In the early 1960s, as opportunities for performances declined, Konitz withdrew from the music business and took on day work. He continued to develop his unique sound, however, occasionally working with such musicians as Paul Bley, Martial Solal, Charlie Haden, and Brad Mehldau. He also worked as a private teacher, conducting lessons by tape with students worldwide. Konitz joined with Warne Marsh, his fellow sideman from early Tristano sessions, to tour Europe and record in 1975-76; he also founded his own nonet and performed regularly during the 1980s. In 1992, Konitz won the prestigious Danish JAZZPAR Prize.
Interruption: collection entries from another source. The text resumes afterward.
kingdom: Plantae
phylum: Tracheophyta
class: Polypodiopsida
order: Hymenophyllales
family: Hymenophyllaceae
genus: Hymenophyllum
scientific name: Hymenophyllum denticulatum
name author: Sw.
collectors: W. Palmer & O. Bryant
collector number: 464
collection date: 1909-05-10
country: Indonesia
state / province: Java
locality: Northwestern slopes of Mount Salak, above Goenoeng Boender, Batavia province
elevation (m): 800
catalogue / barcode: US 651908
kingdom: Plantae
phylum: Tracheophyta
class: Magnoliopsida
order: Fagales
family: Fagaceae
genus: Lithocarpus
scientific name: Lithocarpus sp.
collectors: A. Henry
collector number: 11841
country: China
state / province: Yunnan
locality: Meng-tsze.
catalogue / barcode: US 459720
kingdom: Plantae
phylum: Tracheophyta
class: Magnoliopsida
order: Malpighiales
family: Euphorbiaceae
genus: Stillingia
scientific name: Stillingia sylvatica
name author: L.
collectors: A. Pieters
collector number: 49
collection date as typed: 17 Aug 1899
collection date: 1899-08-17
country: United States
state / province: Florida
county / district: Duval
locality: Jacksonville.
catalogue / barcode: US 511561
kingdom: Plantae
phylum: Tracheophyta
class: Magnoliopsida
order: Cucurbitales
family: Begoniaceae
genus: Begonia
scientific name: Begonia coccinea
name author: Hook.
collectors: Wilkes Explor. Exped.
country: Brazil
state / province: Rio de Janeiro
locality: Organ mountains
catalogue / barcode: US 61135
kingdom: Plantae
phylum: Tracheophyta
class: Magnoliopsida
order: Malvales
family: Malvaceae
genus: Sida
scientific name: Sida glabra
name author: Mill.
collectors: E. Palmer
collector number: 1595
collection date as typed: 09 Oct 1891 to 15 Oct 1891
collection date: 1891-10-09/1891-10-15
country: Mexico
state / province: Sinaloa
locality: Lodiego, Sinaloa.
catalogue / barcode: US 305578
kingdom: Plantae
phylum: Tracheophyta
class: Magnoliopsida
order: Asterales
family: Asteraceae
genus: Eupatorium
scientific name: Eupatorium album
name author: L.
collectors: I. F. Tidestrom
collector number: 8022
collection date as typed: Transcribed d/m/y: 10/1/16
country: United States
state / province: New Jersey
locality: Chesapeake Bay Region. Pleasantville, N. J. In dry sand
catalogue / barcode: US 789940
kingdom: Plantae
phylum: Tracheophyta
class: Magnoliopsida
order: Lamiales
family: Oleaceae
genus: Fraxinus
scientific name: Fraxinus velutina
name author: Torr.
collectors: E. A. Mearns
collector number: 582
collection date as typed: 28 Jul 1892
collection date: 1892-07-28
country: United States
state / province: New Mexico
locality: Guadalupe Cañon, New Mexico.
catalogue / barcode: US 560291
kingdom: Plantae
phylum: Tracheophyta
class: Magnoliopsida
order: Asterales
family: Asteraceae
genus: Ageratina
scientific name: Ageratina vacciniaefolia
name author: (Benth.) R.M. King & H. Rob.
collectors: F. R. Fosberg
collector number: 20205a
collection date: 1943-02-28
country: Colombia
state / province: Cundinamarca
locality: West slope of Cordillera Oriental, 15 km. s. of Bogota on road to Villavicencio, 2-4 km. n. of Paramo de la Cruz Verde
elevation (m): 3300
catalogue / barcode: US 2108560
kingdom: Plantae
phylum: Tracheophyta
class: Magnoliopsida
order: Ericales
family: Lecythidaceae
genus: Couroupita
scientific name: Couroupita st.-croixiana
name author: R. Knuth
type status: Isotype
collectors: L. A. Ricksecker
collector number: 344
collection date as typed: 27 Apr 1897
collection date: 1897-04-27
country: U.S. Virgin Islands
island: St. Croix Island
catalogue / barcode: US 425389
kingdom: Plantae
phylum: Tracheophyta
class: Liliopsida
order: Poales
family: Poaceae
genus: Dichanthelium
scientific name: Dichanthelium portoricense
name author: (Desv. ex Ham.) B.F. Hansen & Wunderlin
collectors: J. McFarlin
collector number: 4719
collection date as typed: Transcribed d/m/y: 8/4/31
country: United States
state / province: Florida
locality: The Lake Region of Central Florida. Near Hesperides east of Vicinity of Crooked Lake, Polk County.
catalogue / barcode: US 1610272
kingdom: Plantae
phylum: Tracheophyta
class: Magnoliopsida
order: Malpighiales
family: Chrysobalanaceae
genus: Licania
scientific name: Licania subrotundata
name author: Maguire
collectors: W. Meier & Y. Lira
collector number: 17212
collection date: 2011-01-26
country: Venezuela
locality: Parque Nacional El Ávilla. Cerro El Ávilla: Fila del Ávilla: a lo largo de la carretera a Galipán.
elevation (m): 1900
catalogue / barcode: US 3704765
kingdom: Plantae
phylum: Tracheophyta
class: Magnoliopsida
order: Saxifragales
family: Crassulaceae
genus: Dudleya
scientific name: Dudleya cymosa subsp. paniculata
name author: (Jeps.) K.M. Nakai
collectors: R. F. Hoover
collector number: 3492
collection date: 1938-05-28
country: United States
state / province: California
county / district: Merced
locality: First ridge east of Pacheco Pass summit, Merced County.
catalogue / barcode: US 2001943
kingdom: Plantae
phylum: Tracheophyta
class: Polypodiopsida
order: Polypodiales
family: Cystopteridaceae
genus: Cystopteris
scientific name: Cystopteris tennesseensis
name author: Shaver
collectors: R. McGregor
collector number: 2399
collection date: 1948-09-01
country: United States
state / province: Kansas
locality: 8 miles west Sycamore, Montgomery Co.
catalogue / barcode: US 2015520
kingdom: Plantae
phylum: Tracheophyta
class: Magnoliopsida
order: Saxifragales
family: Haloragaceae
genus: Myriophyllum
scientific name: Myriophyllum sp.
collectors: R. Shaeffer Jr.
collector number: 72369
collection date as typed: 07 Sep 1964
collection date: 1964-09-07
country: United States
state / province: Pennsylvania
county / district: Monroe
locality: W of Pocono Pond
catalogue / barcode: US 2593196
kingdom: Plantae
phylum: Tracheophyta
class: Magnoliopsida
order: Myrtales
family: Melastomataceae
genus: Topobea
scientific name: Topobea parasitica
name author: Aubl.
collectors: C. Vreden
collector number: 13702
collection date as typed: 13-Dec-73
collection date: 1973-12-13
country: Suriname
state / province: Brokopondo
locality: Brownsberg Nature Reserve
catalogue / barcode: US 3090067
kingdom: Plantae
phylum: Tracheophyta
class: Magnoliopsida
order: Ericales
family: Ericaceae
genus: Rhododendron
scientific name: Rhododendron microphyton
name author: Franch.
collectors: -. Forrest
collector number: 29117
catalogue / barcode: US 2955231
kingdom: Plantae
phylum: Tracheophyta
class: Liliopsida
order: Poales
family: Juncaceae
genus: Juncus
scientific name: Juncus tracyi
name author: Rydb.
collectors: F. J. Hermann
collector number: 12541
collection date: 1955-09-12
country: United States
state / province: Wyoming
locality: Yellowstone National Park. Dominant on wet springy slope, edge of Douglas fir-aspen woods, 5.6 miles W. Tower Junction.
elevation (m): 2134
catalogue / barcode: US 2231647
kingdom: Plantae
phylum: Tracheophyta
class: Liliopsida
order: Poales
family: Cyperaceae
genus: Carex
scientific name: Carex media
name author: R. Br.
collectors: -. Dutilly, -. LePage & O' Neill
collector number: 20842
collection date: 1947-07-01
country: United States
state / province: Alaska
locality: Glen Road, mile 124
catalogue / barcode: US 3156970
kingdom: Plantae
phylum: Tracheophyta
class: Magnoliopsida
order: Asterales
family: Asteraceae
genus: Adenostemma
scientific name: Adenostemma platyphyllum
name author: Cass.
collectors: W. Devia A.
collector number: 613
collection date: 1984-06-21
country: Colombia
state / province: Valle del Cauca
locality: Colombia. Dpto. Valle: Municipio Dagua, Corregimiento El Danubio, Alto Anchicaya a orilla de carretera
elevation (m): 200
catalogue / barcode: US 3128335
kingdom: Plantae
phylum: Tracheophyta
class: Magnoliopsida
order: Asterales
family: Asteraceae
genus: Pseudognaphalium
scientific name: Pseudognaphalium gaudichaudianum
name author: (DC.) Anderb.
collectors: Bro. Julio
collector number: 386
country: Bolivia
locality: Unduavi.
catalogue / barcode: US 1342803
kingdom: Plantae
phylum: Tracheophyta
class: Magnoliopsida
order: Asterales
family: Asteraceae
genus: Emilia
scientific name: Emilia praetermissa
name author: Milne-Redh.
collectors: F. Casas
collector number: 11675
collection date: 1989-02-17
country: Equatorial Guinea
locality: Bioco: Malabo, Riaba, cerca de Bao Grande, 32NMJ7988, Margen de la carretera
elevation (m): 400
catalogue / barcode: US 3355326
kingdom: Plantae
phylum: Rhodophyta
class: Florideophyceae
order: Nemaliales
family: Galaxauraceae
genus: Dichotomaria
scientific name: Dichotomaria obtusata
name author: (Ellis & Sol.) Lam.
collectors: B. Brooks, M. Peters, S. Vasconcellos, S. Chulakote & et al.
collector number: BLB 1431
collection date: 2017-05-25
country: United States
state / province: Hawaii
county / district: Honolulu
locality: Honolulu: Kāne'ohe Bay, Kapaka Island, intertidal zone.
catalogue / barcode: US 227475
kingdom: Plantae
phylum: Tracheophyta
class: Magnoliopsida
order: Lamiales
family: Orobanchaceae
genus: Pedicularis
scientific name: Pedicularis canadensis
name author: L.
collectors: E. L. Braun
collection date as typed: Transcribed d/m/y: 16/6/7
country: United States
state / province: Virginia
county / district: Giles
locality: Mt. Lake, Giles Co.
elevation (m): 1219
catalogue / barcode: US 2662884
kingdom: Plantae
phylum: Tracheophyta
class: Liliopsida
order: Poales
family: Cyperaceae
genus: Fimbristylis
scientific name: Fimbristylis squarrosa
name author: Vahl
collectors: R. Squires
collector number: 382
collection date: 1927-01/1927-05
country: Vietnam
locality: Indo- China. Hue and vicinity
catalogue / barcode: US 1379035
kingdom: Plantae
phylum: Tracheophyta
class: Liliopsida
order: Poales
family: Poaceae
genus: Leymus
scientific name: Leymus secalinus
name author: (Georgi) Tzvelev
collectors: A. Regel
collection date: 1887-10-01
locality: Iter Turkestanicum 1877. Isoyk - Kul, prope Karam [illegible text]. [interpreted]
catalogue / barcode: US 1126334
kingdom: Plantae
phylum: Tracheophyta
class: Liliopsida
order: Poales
With his insatiable musical curiosity, Konitz recorded in a variety of different settings. His later albums included French impressionist music with a string quartet (Lee Konitz & The Axis String Quartet Play French Impressionist Music from the 20th Century), work with the Orquestra Jazz de Matosinhos (Portology), and an album with the big band Mark Masters Ensemble (One Day with Lee).

In a 2008 interview with the National Endowment for the Arts, Konitz discussed developing his sound: “I'm caught up in the miracle of that kind of music. I'm not a religious person, formally, but I get it that way. When that happens and when you can do it with other people, that's really a very spiritual experience.”